The Beijing-based company has sold its Smart Wind Farm software to Atlantic Power for use in the 300MW Canadian Hills project in Oklahoma.
The deal is a first in the US for Envision and analysts say that selling such a supervisory control and data acquisition (Scada) overlay could succeed as a low-risk way of becoming familiar with established players in the American market and of increasing brand awareness.
Justin Wu, the Hong Kong-based lead wind analyst with Bloomberg New Energy Finance, said that Envision's approach would allow it to "gain some operational experience in the US in an easier and more cost effective way than installing and operating its own turbines".

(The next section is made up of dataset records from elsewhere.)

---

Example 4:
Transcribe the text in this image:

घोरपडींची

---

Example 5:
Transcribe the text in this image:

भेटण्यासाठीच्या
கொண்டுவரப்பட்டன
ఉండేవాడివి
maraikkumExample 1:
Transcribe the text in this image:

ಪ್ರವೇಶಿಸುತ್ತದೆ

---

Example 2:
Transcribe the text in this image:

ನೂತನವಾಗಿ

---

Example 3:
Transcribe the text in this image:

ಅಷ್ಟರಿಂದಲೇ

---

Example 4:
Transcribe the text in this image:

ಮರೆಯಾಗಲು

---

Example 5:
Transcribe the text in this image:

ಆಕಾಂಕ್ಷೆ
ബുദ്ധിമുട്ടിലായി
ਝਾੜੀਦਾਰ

Chinese turbine makers Goldwind, Sany — and to a lesser degree Sinovel - have all entered the US by developing projects or selling turbines. However, the US government has become increasingly hostile to Chinese imports. It has levied a 71% tax on imports of turbine towers made in China and President Obama has blocked Sany's development of four 10MW projects on national security grounds.
Wu said he did not expect other smaller Chinese turbine makers to adopt Envision's strategy. "Interest in the US market is at a low for Chinese manufacturers," he said. "Other emerging manufacturers might find the business model interesting, but I am not sure they have focussed as much on their service businesses as Envision has."

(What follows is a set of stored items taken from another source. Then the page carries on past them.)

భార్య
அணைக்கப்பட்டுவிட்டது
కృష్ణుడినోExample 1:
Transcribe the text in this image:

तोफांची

Cait Pollock, senior adviser and head of renewables research at market adviser Equinox Energy Partners, disagreed with Wu, denying that the Envision deal was in anyway linked to potential turbine sales.
"I would interpret it as more of a reflection of subtle US wind market demand shifts," said Pollock. She cited emerging trends such as growing confidence in China-based manufacturing quality, and greater openness to third-party players in the US operations and maintenance sector.
The Canadian Hills project, which started operating in December, uses 2.4MW Mitsubishi and 2MW Repower turbines. Envision's Scada software will be used on the project to stop, start and reset turbines and control substation equipment, said Tim Hertel, Envision's global director of software services. It will also evaluate performance in terms of key business metrics, such as energy production versus budget, or actual versus predicted wind speed.